**BRANO CITATO**
=======

Arriviamo finalmente all’hotel. Scendiamo, scarichiamo la moto e riprendiamo la trattativa. Stimo un dieci chilometri totali, Martin concorda. “No: venti” fa cenno il bambino. No caro, venti proprio no! Il padre ci da ragione: dieci chilometri, ma ci chiede il triplo della cifra concordata in partenza. No, si era detto un tot per cinque chilometri, per dieci fa il doppio. Giusto, siamo d’accordo. Gli diamo i soldi. “No! Il triplo!!” si intromette ancora il bambino “Il triplo!!”… ma, di’ un po’, farti gli affari tuoi, no?! Il padre non lo degna della minima attenzione, in un atteggiamento che lascia intuire “lascia ai grandi le cose da grandi”, ci ringrazia, lo ringrziamo e ci scusiamo ancora, strette di mano, saluti, controllo di non avere teste di pesce attaccate al sedere e ognuno torna alla propria vita.
Cambiato lo scooter, riprendiamo la strada, sotto il sole cocente della meta’ del giorno e torniamo la’, tra le dune e il mare. A livello paesaggistico il Vietnam pare non si faccia mancare proprio niente.

=======

**IL TUO OBIETTIVO**
Puoi trascrivere parola per parola il brano sul viaggio in Vietnam, da "Arriviamo finalmente all’hotel." a "alla propria vita."?

**DATI DI PARTENZA**
=======

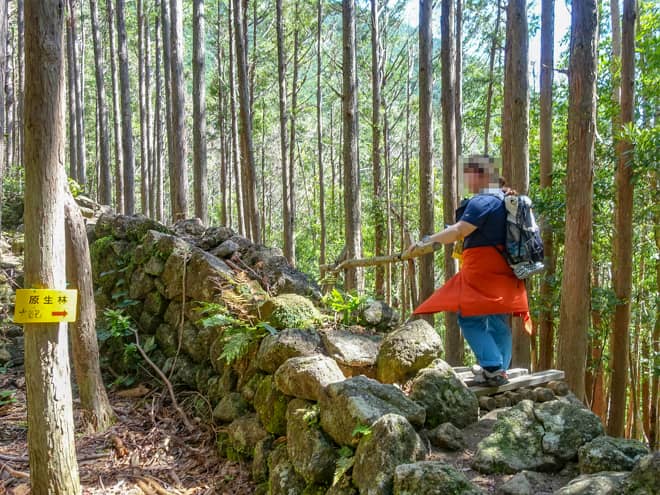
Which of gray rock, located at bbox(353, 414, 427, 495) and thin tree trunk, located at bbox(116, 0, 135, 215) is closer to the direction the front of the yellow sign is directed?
the gray rock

=======

**SOLUZIONE**
Arriviamo finalmente all’hotel. Scendiamo, scarichiamo la moto e riprendiamo la trattativa. Stimo un dieci chilometri totali, Martin concorda. “No: venti” fa cenno il bambino. No caro, venti proprio no! Il padre ci da ragione: dieci chilometri, ma ci chiede il triplo della cifra concordata in partenza. No, si era detto un tot per cinque chilometri, per dieci fa il doppio. Giusto, siamo d’accordo. Gli diamo i soldi. “No! Il triplo!!” si intromette ancora il bambino “Il triplo!!”… ma, di’ un po’, farti gli affari tuoi, no?! Il padre non lo degna della minima attenzione, in un atteggiamento che lascia intuire “lascia ai grandi le cose da grandi”, ci ringrazia, lo ringrziamo e ci scusiamo ancora, strette di mano, saluti, controllo di non avere teste di pesce attaccate al sedere e ognuno torna alla propria vita.